## DOCUMENT TEXT

══════════

Spooky October at OHS
Originally published in Cape Cod Chronicle Oct 2017
Throughout October, the Orleans Historical Society has been celebrating Spooky October, focusing on a neighbor who is traditionally considered to be “spooky”- the Orleans Cemetery across the street. We’ve been having cemetery tours, featured select cemetery residents on Facebook, and even had a lecture on the history of gravestone.
This quite large cemetery is not the first cemetery in the area. The earliest known burial ground in town was a small one used around 4000 BC by an early tribe which cremated its dead and buried the ashes with certain artifacts. The site on Barley Neck was excavated in 1960 by the Massachusetts Archeological Society. There are several burial grounds, mostly in South Orleans, for the tribes that were in the area when the Pilgrims landed. The town also has several small cemeteries used by later residents, the Methodist society ground in the center of town and the Rogers’ family graveyard in South Orleans.
But it is the town’s main cemetery on Main Street that most of us know and identify as “Orleans Cemetery.” But surprisingly this in not one cemetery but three combined. The oldest part of the cemetery is just west of the Federated Church, known as the Town Cemetery. The earliest stones date to about 1723, about the time the Old Cove Cemetery in Eastham was no longer used (this is where you’ll find the original settlers of Orleans).
Around 1829, they began using the land on the opposite side of Meetinghouse Rd. but many of the people that were buried there died in the mid-1830’s as a result of a smallpox epidemic. A number of strong smallbox epidemics swept New England during the colonial years, often wiping out entire families and devastating Indian tribes. The disease was so dreaded that colonists often quarantined its disfigured victims in ''pest houses'' away from other people and on death, would bury them separately in shabby, isolated graveyards- these dot the landscape across the area including one in Chatham on conservation land. Luckily the victims of this epidemic in Orleans were buried in a less isolated place, but once the epidemic as over, that section of land was no longer used for burials and they were kept permanently across the road from everyone else.

══════════

## DATA TO EXAMINE
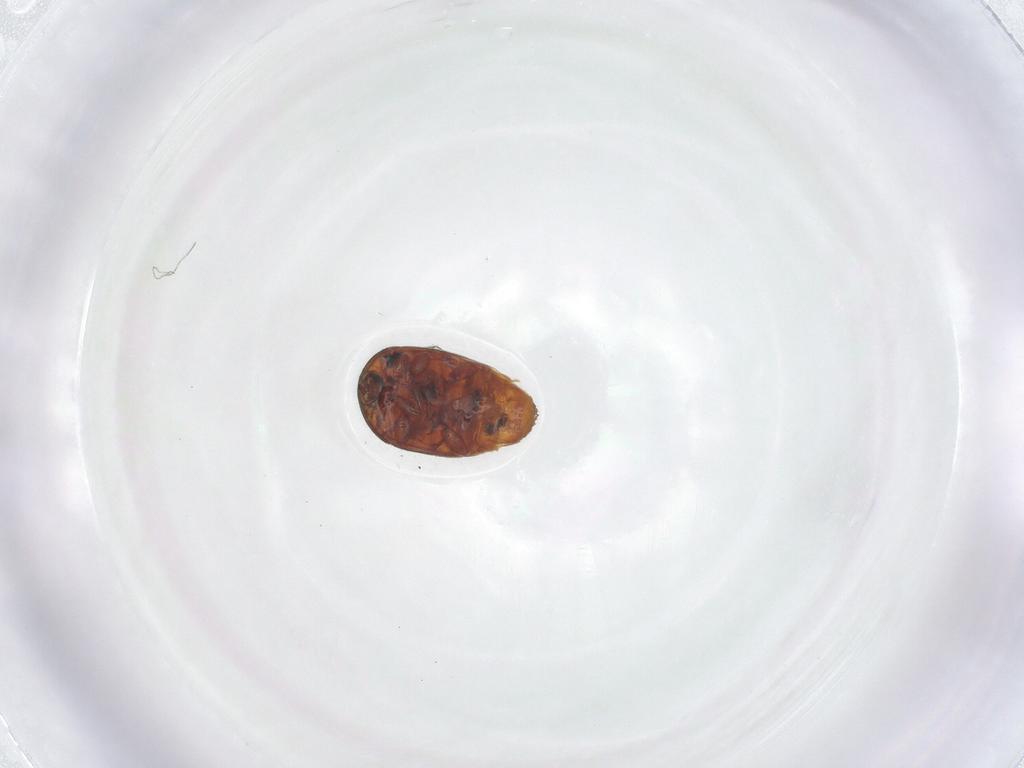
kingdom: Animalia
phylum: Arthropoda
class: Insecta
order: Coleoptera
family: Corylophidae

══════════

## TASK DIRECTIONS
In the Spooky October article, change "dreaded" to "feared" and give the stretch from "Around 1829, they" through "from everyone else.". None of the items are needed.

## YOUR RESPONSE
Around 1829, they began using the land on the opposite side of Meetinghouse Rd. but many of the people that were buried there died in the mid-1830’s as a result of a smallpox epidemic. A number of strong smallbox epidemics swept New England during the colonial years, often wiping out entire families and devastating Indian tribes. The disease was so feared that colonists often quarantined its disfigured victims in ''pest houses'' away from other people and on death, would bury them separately in shabby, isolated graveyards- these dot the landscape across the area including one in Chatham on conservation land. Luckily the victims of this epidemic in Orleans were buried in a less isolated place, but once the epidemic as over, that section of land was no longer used for burials and they were kept permanently across the road from everyone else.